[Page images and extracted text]
────────────────
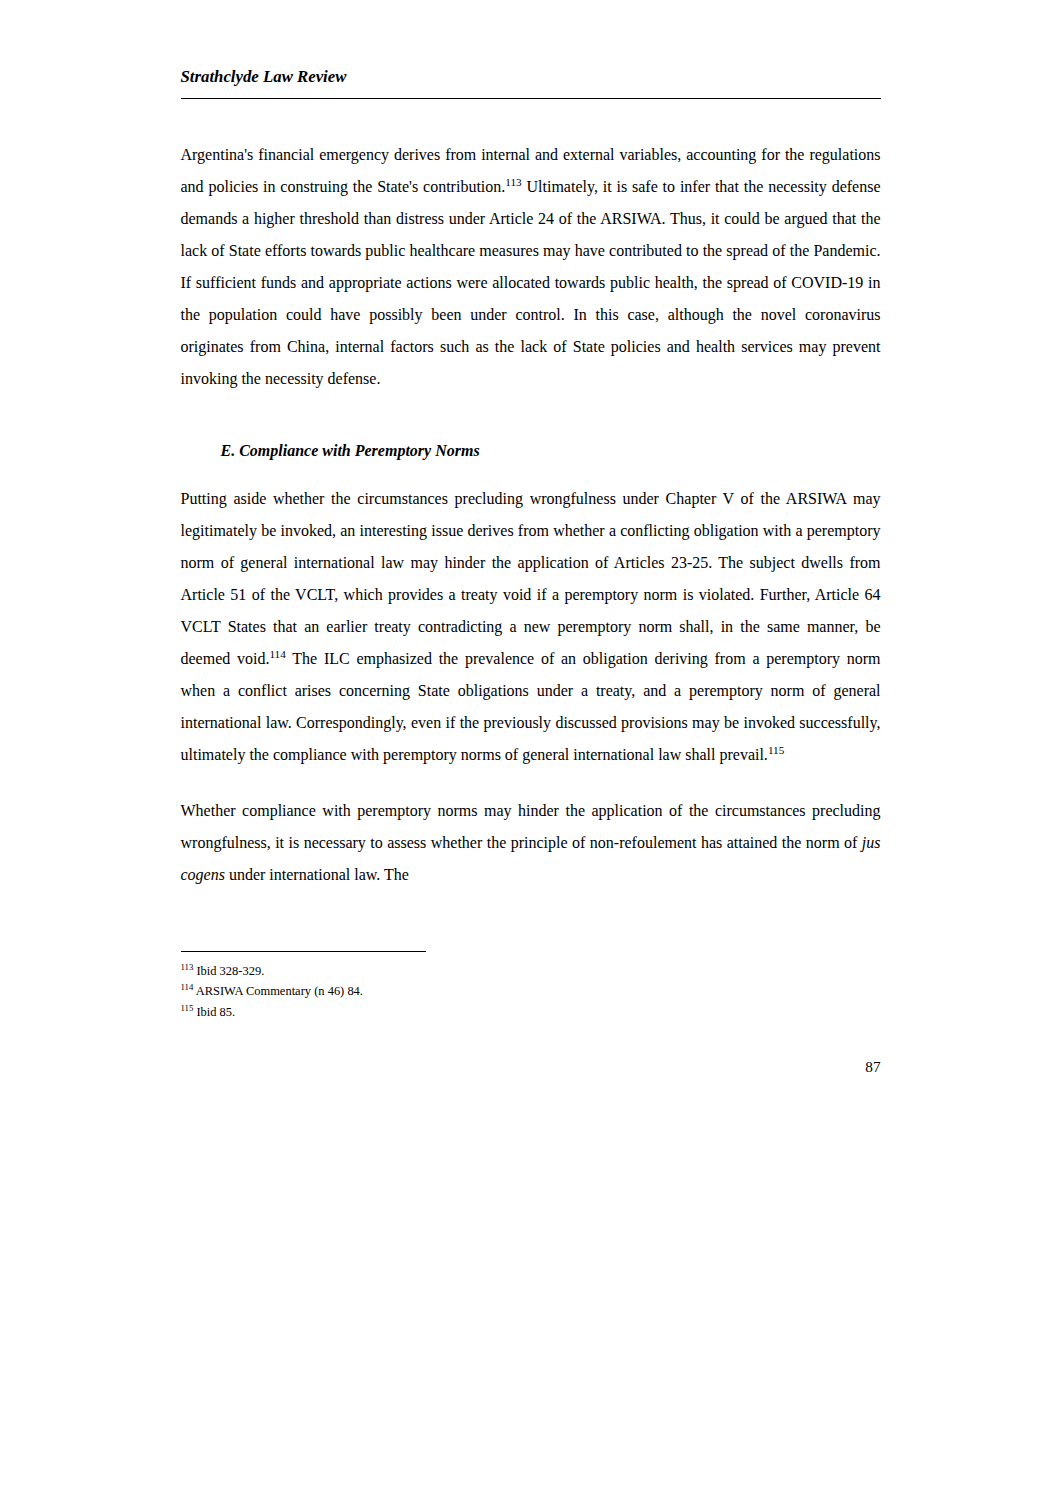Strathclyde Law Review
Argentina's financial emergency derives from internal and external variables, accounting for the regulations and policies in construing the State's contribution.113 Ultimately, it is safe to infer that the necessity defense demands a higher threshold than distress under Article 24 of the ARSIWA. Thus, it could be argued that the lack of State efforts towards public healthcare measures may have contributed to the spread of the Pandemic. If sufficient funds and appropriate actions were allocated towards public health, the spread of COVID-19 in the population could have possibly been under control. In this case, although the novel coronavirus originates from China, internal factors such as the lack of State policies and health services may prevent invoking the necessity defense.
E. Compliance with Peremptory Norms
Putting aside whether the circumstances precluding wrongfulness under Chapter V of the ARSIWA may legitimately be invoked, an interesting issue derives from whether a conflicting obligation with a peremptory norm of general international law may hinder the application of Articles 23-25. The subject dwells from Article 51 of the VCLT, which provides a treaty void if a peremptory norm is violated. Further, Article 64 VCLT States that an earlier treaty contradicting a new peremptory norm shall, in the same manner, be deemed void.114 The ILC emphasized the prevalence of an obligation deriving from a peremptory norm when a conflict arises concerning State obligations under a treaty, and a peremptory norm of general international law. Correspondingly, even if the previously discussed provisions may be invoked successfully, ultimately the compliance with peremptory norms of general international law shall prevail.115
Whether compliance with peremptory norms may hinder the application of the circumstances precluding wrongfulness, it is necessary to assess whether the principle of non-refoulement has attained the norm of jus cogens under international law. The
113 Ibid 328-329.
114 ARSIWA Commentary (n 46) 84.
115 Ibid 85.
87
────────────────
• [TASK BRIEF]: Show all lines in the records above that hold "wrongfulness".

• [ANSWER TO THE EXERCISE]:
Putting aside whether the circumstances precluding wrongfulness under Chapter V of the ARSIWA may legitimately be invoked, an interesting issue derives from whether a conflicting obligation with a peremptory norm of general international law may hinder the application of Articles 23-25. The subject dwells from Article 51 of the VCLT, which provides a treaty void if a peremptory norm is violated. Further, Article 64 VCLT States that an earlier treaty contradicting a new peremptory norm shall, in the same manner, be deemed void.114 The ILC emphasized the prevalence of an obligation deriving from a peremptory norm when a conflict arises concerning State obligations under a treaty, and a peremptory norm of general international law. Correspondingly, even if the previously discussed provisions may be invoked successfully, ultimately the compliance with peremptory norms of general international law shall prevail.115
Whether compliance with peremptory norms may hinder the application of the circumstances precluding wrongfulness, it is necessary to assess whether the principle of non-refoulement has attained the norm of jus cogens under international law. The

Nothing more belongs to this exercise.